Eine Lieblingskirche habe ich nicht. Allerdings ist es vermutlich der Traum eines jeden Architekturbegeisterten einmal nach Brasilia zu reisen und Oscar Niemeyers Werke zu betrachten bzw. zu fotografieren. Die Kathedrale und das Parlamentsgebäude sind dabei besonders prägend für die Planhauptstadt und bieten jede Menge Inspiration. Faszinierend ist dabei der Einsatz von Beton, der in den Händen Niemeyers nie starr und abweisend wirkt. Die geschwungenen Formen unter Berücksichtigung des natürlichen Lichteinfalls geben den Gebäuden eine Leichtigkeit, welche Leuten selten in den Kopf kommt, wenn man das Wort „Stahlbeton“ in den Mund nimmt.

Abgesehen davon hat jede Kirche ihren eigenen Reiz. Da sie bereits seit Jahrhunderten gebaut werden, gibt es unterschiedliche Baustile, unterschiedliche Materialen und unterschiedliche Raumgestaltungen.
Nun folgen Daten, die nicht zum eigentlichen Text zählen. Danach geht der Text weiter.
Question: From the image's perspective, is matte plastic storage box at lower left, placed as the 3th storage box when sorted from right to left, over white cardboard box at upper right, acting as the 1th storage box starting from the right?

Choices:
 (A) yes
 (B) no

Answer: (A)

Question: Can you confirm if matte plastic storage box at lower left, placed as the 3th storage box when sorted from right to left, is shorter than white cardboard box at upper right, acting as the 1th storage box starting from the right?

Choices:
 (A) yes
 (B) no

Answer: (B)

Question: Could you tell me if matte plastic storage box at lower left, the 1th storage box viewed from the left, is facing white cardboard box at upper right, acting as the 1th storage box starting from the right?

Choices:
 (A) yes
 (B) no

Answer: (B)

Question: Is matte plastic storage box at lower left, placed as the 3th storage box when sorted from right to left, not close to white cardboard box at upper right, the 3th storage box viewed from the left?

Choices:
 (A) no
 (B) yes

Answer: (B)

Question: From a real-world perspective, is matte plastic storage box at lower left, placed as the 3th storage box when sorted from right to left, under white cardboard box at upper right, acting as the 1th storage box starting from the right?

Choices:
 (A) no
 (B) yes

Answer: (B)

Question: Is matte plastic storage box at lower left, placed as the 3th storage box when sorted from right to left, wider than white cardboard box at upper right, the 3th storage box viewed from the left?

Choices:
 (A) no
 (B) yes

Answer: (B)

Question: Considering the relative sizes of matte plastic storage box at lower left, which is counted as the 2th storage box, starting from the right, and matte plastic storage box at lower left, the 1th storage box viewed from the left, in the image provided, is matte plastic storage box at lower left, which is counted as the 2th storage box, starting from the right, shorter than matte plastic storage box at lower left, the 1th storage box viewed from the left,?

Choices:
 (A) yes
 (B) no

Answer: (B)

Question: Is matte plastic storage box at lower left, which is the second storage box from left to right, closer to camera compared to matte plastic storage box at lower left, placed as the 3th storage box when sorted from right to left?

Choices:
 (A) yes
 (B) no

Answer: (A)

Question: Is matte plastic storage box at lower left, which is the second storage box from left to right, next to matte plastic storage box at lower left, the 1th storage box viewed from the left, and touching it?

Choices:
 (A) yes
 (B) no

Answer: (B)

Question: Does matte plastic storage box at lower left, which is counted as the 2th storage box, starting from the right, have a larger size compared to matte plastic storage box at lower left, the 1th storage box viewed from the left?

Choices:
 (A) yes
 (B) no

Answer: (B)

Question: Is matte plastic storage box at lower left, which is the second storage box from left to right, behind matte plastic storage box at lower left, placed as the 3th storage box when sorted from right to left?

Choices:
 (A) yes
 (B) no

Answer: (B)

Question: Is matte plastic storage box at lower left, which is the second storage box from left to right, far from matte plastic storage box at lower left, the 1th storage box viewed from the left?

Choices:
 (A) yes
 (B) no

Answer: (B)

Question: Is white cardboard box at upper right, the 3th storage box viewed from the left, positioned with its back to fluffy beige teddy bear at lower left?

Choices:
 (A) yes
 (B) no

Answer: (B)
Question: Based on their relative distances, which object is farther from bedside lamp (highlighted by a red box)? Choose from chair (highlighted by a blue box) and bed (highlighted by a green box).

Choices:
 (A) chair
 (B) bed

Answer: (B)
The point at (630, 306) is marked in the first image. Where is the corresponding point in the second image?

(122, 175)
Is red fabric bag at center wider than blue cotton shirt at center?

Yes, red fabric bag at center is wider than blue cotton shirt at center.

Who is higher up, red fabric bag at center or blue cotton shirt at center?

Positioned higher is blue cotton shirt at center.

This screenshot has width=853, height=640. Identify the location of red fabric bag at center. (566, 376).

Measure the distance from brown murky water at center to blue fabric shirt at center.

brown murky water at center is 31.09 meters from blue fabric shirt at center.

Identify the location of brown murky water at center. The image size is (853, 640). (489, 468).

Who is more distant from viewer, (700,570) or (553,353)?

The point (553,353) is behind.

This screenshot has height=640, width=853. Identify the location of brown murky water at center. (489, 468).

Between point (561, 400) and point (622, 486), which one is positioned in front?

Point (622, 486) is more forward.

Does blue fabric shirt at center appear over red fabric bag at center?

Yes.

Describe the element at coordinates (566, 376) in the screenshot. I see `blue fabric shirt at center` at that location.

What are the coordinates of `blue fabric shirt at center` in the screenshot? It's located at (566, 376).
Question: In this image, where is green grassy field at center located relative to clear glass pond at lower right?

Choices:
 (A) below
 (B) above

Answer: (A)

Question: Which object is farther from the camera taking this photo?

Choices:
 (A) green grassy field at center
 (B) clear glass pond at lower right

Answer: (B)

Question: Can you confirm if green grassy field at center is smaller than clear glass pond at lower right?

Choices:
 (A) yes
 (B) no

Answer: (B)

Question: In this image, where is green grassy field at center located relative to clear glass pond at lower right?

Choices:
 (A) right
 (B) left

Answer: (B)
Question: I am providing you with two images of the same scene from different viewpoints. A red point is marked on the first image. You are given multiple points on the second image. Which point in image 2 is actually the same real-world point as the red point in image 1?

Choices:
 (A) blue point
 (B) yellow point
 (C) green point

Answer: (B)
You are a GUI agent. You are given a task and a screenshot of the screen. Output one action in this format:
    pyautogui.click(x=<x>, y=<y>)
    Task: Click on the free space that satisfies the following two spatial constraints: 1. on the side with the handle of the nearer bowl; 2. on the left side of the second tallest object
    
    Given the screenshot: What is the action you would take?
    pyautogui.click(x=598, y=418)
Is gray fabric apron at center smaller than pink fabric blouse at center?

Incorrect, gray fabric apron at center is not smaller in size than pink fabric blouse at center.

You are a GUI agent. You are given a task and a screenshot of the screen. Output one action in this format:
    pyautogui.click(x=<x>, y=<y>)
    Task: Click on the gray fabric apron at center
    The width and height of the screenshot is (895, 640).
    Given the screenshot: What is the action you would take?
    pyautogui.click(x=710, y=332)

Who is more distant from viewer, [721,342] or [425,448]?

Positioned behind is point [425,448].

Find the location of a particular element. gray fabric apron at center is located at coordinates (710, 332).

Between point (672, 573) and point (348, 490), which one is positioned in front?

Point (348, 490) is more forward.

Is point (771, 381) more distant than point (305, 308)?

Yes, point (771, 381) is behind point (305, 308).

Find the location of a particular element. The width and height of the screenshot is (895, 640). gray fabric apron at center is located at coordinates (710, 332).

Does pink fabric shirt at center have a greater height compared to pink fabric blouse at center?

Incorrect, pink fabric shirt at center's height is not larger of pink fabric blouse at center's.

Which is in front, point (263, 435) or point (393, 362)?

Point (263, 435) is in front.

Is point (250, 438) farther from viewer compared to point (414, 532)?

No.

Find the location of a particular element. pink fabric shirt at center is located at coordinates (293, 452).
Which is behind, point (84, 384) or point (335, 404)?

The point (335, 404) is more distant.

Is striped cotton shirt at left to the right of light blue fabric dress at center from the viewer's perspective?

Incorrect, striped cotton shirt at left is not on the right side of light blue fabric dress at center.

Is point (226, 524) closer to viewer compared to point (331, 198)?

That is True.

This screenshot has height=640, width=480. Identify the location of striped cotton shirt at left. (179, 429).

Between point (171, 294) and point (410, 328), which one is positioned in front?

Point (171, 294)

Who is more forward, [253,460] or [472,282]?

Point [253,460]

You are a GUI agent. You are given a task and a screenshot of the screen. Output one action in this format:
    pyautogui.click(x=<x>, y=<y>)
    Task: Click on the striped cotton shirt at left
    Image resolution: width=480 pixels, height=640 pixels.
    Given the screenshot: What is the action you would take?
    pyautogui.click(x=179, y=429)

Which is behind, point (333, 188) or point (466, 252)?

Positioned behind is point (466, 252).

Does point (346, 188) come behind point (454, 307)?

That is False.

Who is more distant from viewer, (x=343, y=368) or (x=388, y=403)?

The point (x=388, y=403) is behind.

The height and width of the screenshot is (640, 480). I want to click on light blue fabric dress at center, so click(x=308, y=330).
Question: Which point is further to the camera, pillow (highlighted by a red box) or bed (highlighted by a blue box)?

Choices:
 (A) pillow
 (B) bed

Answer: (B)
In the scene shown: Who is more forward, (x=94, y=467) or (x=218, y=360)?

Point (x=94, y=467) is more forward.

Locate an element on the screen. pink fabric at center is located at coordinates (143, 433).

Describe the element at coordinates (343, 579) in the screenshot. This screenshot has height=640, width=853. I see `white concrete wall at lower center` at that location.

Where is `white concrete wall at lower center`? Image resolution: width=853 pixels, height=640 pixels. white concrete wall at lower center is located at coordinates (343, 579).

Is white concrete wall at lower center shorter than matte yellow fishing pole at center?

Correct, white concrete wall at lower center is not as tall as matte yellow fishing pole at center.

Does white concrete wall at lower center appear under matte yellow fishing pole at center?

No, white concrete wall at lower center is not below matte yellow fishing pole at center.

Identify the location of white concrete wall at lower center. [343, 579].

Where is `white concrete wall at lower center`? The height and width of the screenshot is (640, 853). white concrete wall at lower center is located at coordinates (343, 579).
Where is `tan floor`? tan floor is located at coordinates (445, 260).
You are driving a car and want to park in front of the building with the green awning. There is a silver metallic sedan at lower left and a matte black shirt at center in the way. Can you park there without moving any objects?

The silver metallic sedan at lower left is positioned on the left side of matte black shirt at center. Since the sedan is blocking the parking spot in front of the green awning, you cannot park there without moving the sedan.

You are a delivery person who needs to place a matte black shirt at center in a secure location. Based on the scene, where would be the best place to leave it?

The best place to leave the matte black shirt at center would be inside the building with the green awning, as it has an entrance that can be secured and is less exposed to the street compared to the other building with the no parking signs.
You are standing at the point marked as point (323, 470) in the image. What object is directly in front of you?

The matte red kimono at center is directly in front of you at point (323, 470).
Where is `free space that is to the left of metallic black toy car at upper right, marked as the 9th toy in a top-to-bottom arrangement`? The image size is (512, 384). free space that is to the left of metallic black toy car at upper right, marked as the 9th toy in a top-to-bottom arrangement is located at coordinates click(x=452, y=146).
Es ist immer wieder spannend, ein Gebäude fotografische zu erkunden, Details zu entdecken und Eigenheiten in ein Bild zu fangen.

Heilige Familie Oberhausen © Christian Huhn
Heilige Familie in Oberhausen / Foto: Christian Huhn
Heute CoWorking-Space, vormals St. Elisabeth: Die Digital Church in Aachen / Foto: © Christian Huhn

Interview: Stefan Weigand


Christian Huhn

Christian Huhn

Der Gartenbau und ein Jahr in Neuseeland führten mich letztlich zur Fotografie – alles hat aber in gewissem Maße mit Licht, Schatten und den daraus resultierenden Formen zu tun. Nachdem ich den Titel des Landschaftsgärtners hinter mir gelassen hatte, absolvierte ich eine klassische Ausbildung zum Fotografen und studierte an der Folkwang-Universität der Künste und der Fachhochschule Dortmund. Im Grunde bin ich aber dem Ursprung treu geblieben und bilde noch immer am Liebsten Formen ab, die sich aus dem Schatten schälen und ins Licht treten. Entspannen kann ich übrigens am Besten in Wacken. Bei Heavy Metal und Sonnenschein – oder eben Matsch.